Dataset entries

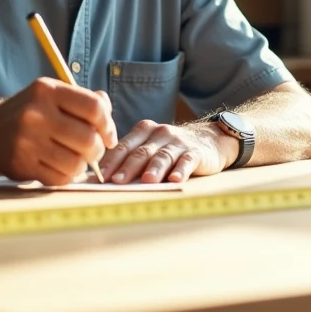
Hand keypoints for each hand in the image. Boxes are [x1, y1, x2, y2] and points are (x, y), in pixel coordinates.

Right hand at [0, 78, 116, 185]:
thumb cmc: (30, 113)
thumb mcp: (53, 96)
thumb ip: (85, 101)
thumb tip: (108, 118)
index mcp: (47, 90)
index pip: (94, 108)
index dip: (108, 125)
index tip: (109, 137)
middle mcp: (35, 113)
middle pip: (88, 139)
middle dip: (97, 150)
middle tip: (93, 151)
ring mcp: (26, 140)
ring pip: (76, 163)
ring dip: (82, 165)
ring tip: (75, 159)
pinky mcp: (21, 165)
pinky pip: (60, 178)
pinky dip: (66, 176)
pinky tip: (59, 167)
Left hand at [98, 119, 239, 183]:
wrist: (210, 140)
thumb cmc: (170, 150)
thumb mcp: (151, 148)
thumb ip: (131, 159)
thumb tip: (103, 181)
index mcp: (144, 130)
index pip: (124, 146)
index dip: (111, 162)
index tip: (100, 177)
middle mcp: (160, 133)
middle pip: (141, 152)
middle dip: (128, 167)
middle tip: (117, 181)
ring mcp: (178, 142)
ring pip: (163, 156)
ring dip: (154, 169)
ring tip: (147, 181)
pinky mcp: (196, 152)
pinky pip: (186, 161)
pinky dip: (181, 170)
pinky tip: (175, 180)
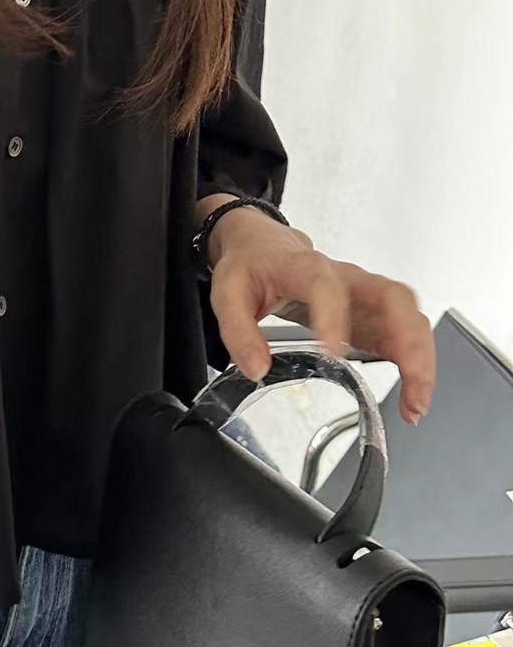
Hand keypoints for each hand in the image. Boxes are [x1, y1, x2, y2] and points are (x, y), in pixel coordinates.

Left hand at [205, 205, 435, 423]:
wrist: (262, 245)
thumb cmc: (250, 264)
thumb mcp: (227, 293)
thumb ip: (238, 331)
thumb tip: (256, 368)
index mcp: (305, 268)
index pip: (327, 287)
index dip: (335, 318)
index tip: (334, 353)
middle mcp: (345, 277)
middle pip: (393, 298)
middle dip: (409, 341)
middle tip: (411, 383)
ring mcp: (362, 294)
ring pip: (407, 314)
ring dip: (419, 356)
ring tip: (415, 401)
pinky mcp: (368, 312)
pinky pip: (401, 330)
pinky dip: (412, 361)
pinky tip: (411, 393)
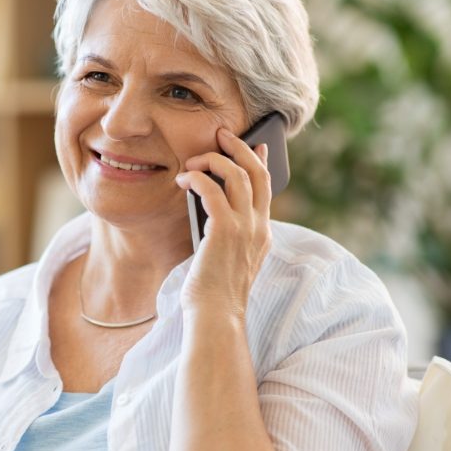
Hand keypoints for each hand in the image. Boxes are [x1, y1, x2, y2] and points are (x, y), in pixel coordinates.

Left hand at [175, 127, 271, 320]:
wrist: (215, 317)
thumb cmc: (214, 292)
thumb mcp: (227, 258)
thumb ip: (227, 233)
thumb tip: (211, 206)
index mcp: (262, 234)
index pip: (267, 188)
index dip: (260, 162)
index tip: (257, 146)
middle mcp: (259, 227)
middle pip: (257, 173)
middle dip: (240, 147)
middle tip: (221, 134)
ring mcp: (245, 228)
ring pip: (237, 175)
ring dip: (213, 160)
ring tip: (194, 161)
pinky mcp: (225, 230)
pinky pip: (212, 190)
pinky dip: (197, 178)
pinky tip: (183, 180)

Exercise brief ▸ Your answer must be the exact lines from the start of the data through the line with "index pip: (94, 108)", inclusive, and nothing else; pictures do not belong in it.

Answer to the exercise ▸
Hand keypoints for each hand in the image. Boxes are [x1, y1, x2, y2] and points are (x, y), in pixel coordinates.

Right hand at [0, 78, 116, 185]:
thumb cmc: (30, 113)
thumb mcp: (53, 96)
thumb ip: (85, 101)
thumb tip: (108, 118)
index mcp: (47, 90)
index pip: (94, 108)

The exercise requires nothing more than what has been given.